What is being asked:
In the records that follow, show each line where the word "Steverauen" is present.

Provided data Start Marker

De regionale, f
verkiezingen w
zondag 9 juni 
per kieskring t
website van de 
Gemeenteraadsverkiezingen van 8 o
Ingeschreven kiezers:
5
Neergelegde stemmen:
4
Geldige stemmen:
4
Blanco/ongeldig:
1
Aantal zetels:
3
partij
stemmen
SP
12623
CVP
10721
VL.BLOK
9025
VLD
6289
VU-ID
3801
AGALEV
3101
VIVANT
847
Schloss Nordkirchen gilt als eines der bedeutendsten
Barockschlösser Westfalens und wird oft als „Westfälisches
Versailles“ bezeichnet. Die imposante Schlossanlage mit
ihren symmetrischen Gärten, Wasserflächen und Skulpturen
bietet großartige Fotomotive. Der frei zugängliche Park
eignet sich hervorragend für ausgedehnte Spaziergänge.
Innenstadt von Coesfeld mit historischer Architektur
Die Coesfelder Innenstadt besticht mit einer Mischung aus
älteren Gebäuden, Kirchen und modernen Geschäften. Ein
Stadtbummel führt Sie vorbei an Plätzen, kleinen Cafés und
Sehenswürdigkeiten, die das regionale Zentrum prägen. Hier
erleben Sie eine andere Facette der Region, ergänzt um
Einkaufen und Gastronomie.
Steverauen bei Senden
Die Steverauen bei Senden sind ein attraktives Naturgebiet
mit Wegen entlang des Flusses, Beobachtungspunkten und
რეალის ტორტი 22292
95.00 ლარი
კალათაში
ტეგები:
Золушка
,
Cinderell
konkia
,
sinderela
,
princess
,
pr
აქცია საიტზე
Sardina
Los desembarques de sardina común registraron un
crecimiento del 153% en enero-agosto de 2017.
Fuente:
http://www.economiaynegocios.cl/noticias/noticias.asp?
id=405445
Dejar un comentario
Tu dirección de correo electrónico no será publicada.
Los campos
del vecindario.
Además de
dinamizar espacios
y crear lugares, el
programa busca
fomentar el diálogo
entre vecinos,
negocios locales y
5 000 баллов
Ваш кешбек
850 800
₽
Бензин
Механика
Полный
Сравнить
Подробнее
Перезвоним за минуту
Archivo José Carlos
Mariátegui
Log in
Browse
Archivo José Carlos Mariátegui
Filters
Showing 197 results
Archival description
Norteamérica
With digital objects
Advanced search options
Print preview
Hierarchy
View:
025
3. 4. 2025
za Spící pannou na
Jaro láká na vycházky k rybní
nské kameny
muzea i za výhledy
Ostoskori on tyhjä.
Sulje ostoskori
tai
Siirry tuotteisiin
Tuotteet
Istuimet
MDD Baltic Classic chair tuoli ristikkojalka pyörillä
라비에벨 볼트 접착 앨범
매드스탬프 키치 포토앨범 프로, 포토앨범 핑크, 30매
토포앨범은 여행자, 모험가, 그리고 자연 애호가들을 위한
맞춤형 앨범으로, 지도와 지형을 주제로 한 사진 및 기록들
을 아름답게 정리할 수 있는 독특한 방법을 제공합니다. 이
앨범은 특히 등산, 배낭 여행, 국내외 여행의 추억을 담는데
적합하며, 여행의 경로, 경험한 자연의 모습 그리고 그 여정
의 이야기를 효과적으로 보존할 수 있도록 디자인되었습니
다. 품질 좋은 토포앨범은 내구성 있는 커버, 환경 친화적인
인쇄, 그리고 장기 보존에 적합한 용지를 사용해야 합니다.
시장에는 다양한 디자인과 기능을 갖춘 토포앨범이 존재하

Provided data End Marker

Output:
Steverauen bei Senden
Die Steverauen bei Senden sind ein attraktives Naturgebiet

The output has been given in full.